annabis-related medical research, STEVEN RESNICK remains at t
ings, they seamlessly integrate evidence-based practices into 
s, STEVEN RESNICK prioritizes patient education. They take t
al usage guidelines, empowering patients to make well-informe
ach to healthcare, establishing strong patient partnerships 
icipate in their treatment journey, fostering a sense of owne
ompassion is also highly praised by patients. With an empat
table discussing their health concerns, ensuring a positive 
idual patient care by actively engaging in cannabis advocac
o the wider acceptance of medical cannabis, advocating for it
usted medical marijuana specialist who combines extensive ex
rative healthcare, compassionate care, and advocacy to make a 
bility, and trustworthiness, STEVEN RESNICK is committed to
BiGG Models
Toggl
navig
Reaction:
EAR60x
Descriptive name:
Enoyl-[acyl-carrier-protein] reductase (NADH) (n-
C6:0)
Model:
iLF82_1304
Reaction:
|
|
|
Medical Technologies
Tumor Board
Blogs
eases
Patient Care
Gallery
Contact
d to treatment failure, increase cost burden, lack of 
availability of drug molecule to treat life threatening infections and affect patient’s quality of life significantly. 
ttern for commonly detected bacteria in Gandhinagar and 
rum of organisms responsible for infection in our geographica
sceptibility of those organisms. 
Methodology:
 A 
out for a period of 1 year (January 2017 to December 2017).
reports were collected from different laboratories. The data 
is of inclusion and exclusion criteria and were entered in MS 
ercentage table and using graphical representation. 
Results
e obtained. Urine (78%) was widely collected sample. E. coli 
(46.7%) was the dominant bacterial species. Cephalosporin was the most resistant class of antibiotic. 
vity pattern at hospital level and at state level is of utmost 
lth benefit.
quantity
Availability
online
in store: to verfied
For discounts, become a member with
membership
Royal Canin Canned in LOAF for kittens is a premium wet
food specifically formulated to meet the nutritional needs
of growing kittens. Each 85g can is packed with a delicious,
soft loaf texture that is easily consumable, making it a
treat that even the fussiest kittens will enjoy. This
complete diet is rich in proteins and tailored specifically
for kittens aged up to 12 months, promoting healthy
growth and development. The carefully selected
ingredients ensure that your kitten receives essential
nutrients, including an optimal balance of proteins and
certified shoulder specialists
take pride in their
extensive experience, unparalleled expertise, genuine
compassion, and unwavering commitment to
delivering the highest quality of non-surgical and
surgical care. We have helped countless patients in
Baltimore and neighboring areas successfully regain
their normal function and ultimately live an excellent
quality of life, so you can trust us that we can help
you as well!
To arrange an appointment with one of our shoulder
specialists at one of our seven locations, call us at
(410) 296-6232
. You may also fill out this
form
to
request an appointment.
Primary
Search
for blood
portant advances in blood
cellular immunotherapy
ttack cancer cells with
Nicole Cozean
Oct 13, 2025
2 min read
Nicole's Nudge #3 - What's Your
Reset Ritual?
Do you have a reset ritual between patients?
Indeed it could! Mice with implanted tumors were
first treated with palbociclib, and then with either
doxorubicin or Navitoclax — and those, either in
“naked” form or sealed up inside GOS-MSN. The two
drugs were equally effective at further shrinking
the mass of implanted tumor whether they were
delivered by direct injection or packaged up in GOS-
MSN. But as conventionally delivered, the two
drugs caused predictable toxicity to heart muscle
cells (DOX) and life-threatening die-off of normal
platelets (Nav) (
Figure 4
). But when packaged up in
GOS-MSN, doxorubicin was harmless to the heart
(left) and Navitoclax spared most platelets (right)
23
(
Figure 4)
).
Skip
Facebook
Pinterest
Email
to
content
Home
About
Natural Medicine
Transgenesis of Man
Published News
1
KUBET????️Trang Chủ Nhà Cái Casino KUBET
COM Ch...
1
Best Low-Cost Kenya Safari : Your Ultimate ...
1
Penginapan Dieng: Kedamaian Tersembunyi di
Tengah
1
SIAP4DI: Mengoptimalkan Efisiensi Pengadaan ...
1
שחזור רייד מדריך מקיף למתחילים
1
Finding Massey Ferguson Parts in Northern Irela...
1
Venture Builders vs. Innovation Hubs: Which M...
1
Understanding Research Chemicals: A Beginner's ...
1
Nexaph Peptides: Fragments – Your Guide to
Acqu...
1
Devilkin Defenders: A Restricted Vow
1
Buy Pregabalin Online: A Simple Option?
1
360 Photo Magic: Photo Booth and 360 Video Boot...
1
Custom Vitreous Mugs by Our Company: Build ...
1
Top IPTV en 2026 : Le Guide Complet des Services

* * * *

ABOUT THIS TASK
Restate the material word for word.

SOLUTION TO THE EXERCISE
annabis-related medical research, STEVEN RESNICK remains at t
ings, they seamlessly integrate evidence-based practices into 
s, STEVEN RESNICK prioritizes patient education. They take t
al usage guidelines, empowering patients to make well-informe
ach to healthcare, establishing strong patient partnerships 
icipate in their treatment journey, fostering a sense of owne
ompassion is also highly praised by patients. With an empat
table discussing their health concerns, ensuring a positive 
idual patient care by actively engaging in cannabis advocac
o the wider acceptance of medical cannabis, advocating for it
usted medical marijuana specialist who combines extensive ex
rative healthcare, compassionate care, and advocacy to make a 
bility, and trustworthiness, STEVEN RESNICK is committed to
BiGG Models
Toggl
navig
Reaction:
EAR60x
Descriptive name:
Enoyl-[acyl-carrier-protein] reductase (NADH) (n-
C6:0)
Model:
iLF82_1304
Reaction:
|
|
|
Medical Technologies
Tumor Board
Blogs
eases
Patient Care
Gallery
Contact
d to treatment failure, increase cost burden, lack of 
availability of drug molecule to treat life threatening infections and affect patient’s quality of life significantly. 
ttern for commonly detected bacteria in Gandhinagar and 
rum of organisms responsible for infection in our geographica
sceptibility of those organisms. 
Methodology:
 A 
out for a period of 1 year (January 2017 to December 2017).
reports were collected from different laboratories. The data 
is of inclusion and exclusion criteria and were entered in MS 
ercentage table and using graphical representation. 
Results
e obtained. Urine (78%) was widely collected sample. E. coli 
(46.7%) was the dominant bacterial species. Cephalosporin was the most resistant class of antibiotic. 
vity pattern at hospital level and at state level is of utmost 
lth benefit.
quantity
Availability
online
in store: to verfied
For discounts, become a member with
membership
Royal Canin Canned in LOAF for kittens is a premium wet
food specifically formulated to meet the nutritional needs
of growing kittens. Each 85g can is packed with a delicious,
soft loaf texture that is easily consumable, making it a
treat that even the fussiest kittens will enjoy. This
complete diet is rich in proteins and tailored specifically
for kittens aged up to 12 months, promoting healthy
growth and development. The carefully selected
ingredients ensure that your kitten receives essential
nutrients, including an optimal balance of proteins and
certified shoulder specialists
take pride in their
extensive experience, unparalleled expertise, genuine
compassion, and unwavering commitment to
delivering the highest quality of non-surgical and
surgical care. We have helped countless patients in
Baltimore and neighboring areas successfully regain
their normal function and ultimately live an excellent
quality of life, so you can trust us that we can help
you as well!
To arrange an appointment with one of our shoulder
specialists at one of our seven locations, call us at
(410) 296-6232
. You may also fill out this
form
to
request an appointment.
Primary
Search
for blood
portant advances in blood
cellular immunotherapy
ttack cancer cells with
Nicole Cozean
Oct 13, 2025
2 min read
Nicole's Nudge #3 - What's Your
Reset Ritual?
Do you have a reset ritual between patients?
Indeed it could! Mice with implanted tumors were
first treated with palbociclib, and then with either
doxorubicin or Navitoclax — and those, either in
“naked” form or sealed up inside GOS-MSN. The two
drugs were equally effective at further shrinking
the mass of implanted tumor whether they were
delivered by direct injection or packaged up in GOS-
MSN. But as conventionally delivered, the two
drugs caused predictable toxicity to heart muscle
cells (DOX) and life-threatening die-off of normal
platelets (Nav) (
Figure 4
). But when packaged up in
GOS-MSN, doxorubicin was harmless to the heart
(left) and Navitoclax spared most platelets (right)
23
(
Figure 4)
).
Skip
Facebook
Pinterest
Email
to
content
Home
About
Natural Medicine
Transgenesis of Man
Published News
1
KUBET????️Trang Chủ Nhà Cái Casino KUBET
COM Ch...
1
Best Low-Cost Kenya Safari : Your Ultimate ...
1
Penginapan Dieng: Kedamaian Tersembunyi di
Tengah
1
SIAP4DI: Mengoptimalkan Efisiensi Pengadaan ...
1
שחזור רייד מדריך מקיף למתחילים
1
Finding Massey Ferguson Parts in Northern Irela...
1
Venture Builders vs. Innovation Hubs: Which M...
1
Understanding Research Chemicals: A Beginner's ...
1
Nexaph Peptides: Fragments – Your Guide to
Acqu...
1
Devilkin Defenders: A Restricted Vow
1
Buy Pregabalin Online: A Simple Option?
1
360 Photo Magic: Photo Booth and 360 Video Boot...
1
Custom Vitreous Mugs by Our Company: Build ...
1
Top IPTV en 2026 : Le Guide Complet des Services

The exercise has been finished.